Exercise details:
I'd like every line in the following listing that holds "Gets" copied.

──────────────────────────────

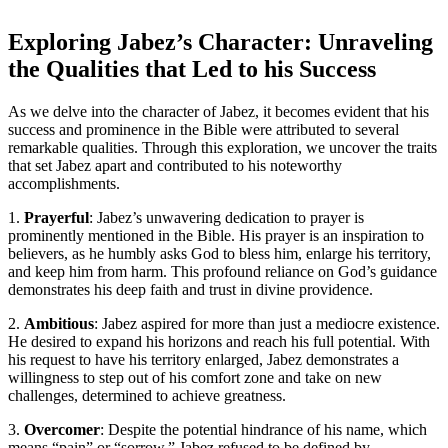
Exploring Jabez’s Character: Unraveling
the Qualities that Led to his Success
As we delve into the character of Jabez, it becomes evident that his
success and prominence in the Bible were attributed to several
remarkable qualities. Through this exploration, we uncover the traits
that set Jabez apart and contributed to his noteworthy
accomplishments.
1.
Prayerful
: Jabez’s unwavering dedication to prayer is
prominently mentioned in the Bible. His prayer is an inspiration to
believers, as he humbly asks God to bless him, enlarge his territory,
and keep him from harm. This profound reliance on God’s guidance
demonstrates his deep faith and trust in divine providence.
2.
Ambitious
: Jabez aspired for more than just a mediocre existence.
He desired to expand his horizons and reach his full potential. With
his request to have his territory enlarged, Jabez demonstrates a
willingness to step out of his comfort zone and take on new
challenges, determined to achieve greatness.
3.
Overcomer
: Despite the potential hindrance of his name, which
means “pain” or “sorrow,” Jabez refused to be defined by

──────────────────────────────

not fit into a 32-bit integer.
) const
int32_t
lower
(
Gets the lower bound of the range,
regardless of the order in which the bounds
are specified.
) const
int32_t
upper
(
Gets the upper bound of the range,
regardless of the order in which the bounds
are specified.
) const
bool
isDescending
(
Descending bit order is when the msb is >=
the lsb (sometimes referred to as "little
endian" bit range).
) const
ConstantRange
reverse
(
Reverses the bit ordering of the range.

──────────────────────────────

Task response:
Gets the lower bound of the range,
Gets the upper bound of the range,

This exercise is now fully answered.